Have been reading If I Die in Juarez by Stella Pope Duarte, a really important and incredibly beautifully written book about the murders, mutilations, dismemberments and disappearances of the young women of Juarez, the Mexican city immediately across the border from El Paso, Texas. The book is meticulously researched (took her 3 years to do the research) and exposed her to a certain amount of personal danger. For years, the police and the factory owners "looked the other way" and basically blamed the women for their rapes and torture. But at least of the drug cartels is heavily involved, and they have put a contract out on the woman investigative reporter from El Paso who has written the most about the book (and who is in some ways a character in Stella's book).
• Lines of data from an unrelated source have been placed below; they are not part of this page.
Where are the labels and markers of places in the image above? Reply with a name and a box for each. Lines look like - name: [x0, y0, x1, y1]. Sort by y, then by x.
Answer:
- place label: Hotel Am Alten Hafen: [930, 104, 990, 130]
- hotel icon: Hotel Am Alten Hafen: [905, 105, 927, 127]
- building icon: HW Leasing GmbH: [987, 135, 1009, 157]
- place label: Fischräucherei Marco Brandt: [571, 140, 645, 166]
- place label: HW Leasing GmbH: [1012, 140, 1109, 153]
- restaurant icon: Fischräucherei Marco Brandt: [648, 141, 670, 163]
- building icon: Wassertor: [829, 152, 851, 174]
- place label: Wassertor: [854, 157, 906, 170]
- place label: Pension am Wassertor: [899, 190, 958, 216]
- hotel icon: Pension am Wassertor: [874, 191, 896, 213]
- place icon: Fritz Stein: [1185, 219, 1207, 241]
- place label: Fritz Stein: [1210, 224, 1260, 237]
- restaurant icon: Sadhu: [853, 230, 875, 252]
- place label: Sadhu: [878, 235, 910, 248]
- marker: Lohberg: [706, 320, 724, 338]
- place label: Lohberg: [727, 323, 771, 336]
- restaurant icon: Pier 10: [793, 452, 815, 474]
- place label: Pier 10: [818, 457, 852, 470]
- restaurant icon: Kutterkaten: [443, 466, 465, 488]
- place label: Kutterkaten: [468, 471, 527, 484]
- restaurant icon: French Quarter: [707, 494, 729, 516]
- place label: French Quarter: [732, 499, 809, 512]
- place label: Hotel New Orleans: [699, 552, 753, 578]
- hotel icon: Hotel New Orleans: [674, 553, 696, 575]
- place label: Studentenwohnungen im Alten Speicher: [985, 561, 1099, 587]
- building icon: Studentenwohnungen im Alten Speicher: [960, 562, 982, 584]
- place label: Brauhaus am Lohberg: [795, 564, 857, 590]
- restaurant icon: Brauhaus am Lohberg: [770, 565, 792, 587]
It is, in many ways, a harrowing book--because it deals with a dreadful situation. Stella said yesterday at a book group discussion at our library that there are over 5000 "disappeared" young women from Juarez. Most of those who have vanished are between 15 and 25, and a few even younger. Some bodies (or parts of bodies) have been found, but others have just vanished. It's a novel that makes you understand the horror and desparrate hopes of the women of Juarez who have begun to fight back with some success. It also makes clear the real evil that seems to dominate this city where the US has dozens of maquiladora factories, as do other countries. Stella says international attention has already begun to help some, but more is needed. It's strange that we have heard so much about the atrocities in Africa, for example--but the brutal rape, mutilation and murder of 5000 women right across the river from the US has gotten almost no national attention in the US--let alone international attention. Somehow, this has a relation to one of the messages of Monstrous Regiment.
All three of Stella's books, this one and Let Their Spirits Dance and the collection of short stories Fragile Night are now available on Amazon UK. So, I urge some of you to try reading her work. Let Their Spirits Dance is about the continuing effect on families and survivors of Vietnam--and unfortunately is still horribly relevant today. And while it is set in the US--it speaks to all those who have troops fighting in foreign wars.